■ Schöner leben: Die Rutsche
Samstag mittag im Supermarkt. Die übliche Vorhölle. Steile Stirnfalten, die Logik des Einkaufszettels will mit der Logik der Warenpräsentation in Einklang gebracht werden, die sich irgendein korrupter Psycho-Manipulator ausgedacht hat. Menschenmassen zuppeln kleine Nummernzettelchen am Fleisch- und Wursttresen, um pfeilgerade in die nächste Stufe intellektueller Unruhe versetzt zu werden. Denn jetzt heißt es: Abchecken, wie lange die Schlange an der benachbarten Käsetheke, wie weit der Weg zum Weinregal, zum Nudeldepot ist, abchecken, wie lange es wohl dauert, bis das eigene Nümmerchen aufgerufen wird. Wo, verdammt, ist bloß der Zettel? Ach da, in der verschwitzten Hand.
Gutgut, all das sind dann doch selbstgemachte Leiden. Es gibt Erlösung. Ebensogut könnte unsereins auf den allumfassenden Beschleunigungswahn pfeifen, buddhamäßig entspannt zwischen den Regalen durchschwimmen, kleine Pause bei Wurst und Fleisch, ein fröhliches Ommmmmm auf den Lippen. Man könnte den Shopping-Satanisten ein Schnippchen schlagen – wenn da nicht das Bezahlen wäre. Denn spätestens am Ende der Kassenschlange drohen doch noch Herzinfarkt, Magengeschwür und ewige Verdammnis. Und Schuld ist mal wieder der Kapitalismus, denn der hat den Managern der Supermarkt-Ketten schon vor Jahr und Tag die infernalischste aller Ideen eingeblasen. Die Abschaffung der Lebensmittelrutsche.
Früher, ja früher konnte man noch sorglos all die ausgesuchten Schätze vom Einkaufswagen auf das Kassenband baggern, gemütlich mit dem Wagen weiterzuckeln und in Ruhe bezahlen und einpacken. Oh süße, oh gute alte Zeit, in der die Kassiererin die Waren hinter sich schob, eben auf die Lebensmittelrutsche, meist in blankem Edelstahl gehalten, nach hinten hin breiter werdend, wo ein gepolstertes Bremsbrett Käsepaket und Klopapier auffing, auf daß die hernach in Taschen und Tüten gepackt werden.

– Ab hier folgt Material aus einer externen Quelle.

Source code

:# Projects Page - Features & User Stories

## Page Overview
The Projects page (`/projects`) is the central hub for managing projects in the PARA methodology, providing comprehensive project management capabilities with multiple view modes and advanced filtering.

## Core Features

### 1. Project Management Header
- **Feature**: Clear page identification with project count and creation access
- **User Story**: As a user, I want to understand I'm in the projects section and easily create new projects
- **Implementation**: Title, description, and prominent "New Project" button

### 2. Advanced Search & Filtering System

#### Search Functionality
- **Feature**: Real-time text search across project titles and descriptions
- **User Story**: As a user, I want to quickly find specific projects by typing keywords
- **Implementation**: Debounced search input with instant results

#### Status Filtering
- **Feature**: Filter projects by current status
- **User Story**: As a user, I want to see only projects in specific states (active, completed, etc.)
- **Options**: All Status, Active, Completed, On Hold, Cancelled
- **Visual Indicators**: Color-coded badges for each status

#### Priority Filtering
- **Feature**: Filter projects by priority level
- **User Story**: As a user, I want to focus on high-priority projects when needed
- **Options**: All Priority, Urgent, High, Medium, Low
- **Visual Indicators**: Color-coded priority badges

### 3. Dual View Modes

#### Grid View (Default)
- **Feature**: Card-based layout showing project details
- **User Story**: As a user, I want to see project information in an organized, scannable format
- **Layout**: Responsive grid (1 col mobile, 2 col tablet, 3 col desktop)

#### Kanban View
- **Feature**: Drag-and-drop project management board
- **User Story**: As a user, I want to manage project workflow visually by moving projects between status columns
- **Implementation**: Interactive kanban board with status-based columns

Die Zeiten sind vorbei. Die Sekunden von Kontemplation sind uns nicht mehr gegönnt, die Lebensmittelrutschen sind abgeschafft. Heute zermartert sich die gemeine EinkäuferIn schon in der Kassenschlange das Hirn über die Frage, was denn zuerst eingepackt werden muß - denn das muß zuerst aufs Band. Flaschen und Dosen vor Sahne und Joghurt. Sobald die Kassiererin den Preis eingetippt und mit einer lässigen Handbewegung die Ware zur Mitnahme freigegeben hat, muß der Kram in Hochgeschwindigkeit verstaut sein. Schon weil die Packzone auf ein paar Quadratzentimeterchen geschrumpft worden ist. Langsamkeit, viel schlimmer: Jedes Zögern wird mit einem Warenstau, bösen Blicken der Kassiererin und der MitkäuferInnen sowieso bestraft. Ein Aussätziger in einer Welt des High-speed-power-shopping. Nur noch steigerungsfähig, wenn dann auch noch in all der Hektik das Portemonnaie vergraben wurde. Dann hängt ein Hauch von Lynchjustiz in der Luft. Samstag mittag im Supermarkt. Die übliche Vorhölle? Ach was, das ist das Fegefeuer!